Watch: The unlikely history behind "World Famed" Grambling State Marching Band and the University of Arizona
Before their late-night matchup last Saturday, Arizona and Grambling State were two schools few would expect to have a historical relationship. Saturday was the first time the two met on the gridiron, but the schools shared a bond through instruments long before the two played football.
Let's rewind the clocks all the way back to the first Super Bowl in 1967 when Vince Lombardi led the Green Bay Packers to their first title and both the Pride of Arizona and the Grambling State marching band joined forces to perform the halftime show.
Despite hailing all the way from Louisiana, Grambling State band director Dr. Larry Pannell is "very familiar with the city" and Arizona will always be "at the hip" in terms of familiarity, but banding back together with the Pride of Arizona after going decades without collaboration is a unique story itself.
"The most beautiful thing about it other than the city laying out the red carpet for us, is to have the great opportunity to reunite with the Arizona band 50 years later," Pannell said. "We were in the first Super Bowl together and we were dealing with the Civil Rights Movement there and both of these bands were supposed to bring civil rest to this country.
"Now here 50 years later, we still have some problems going on and these two bands are back together again you know so it just fitted that if we had to be with a band this time, it had to be Arizona," Pannell said.
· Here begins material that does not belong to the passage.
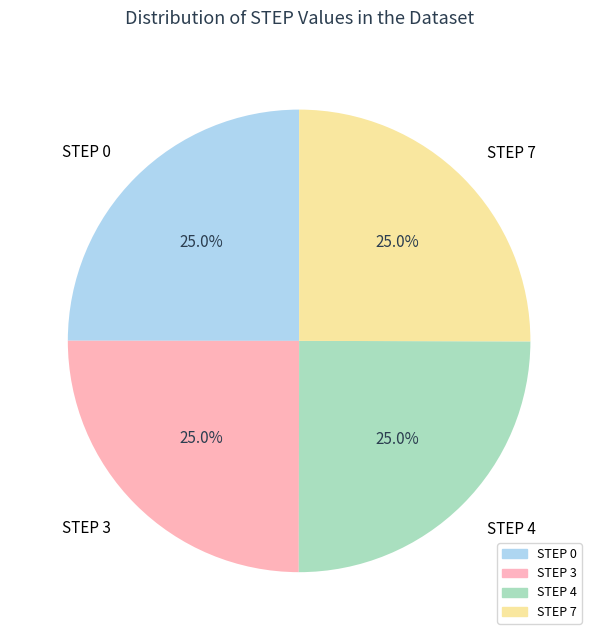

Does any single category account for the majority?

No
Both bands performed the national anthem together and then the World Famed Tiger Marching Band took center stage for the halftime show and didn't disappoint. From the Jackson 5's "I'll Be There" to the Ghostown DJs "My Boo", Grambling State left their mark in the Old Pueblo.
When's the last you've seen a marching band do the running man?
Once the halftime show was over with, the Grambling State marching band received a standing ovation from 45,000 fans at Arizona Stadium. The Tigers trip to the southwest was short, but Pannell and the Grambling State band will always call Tucson home.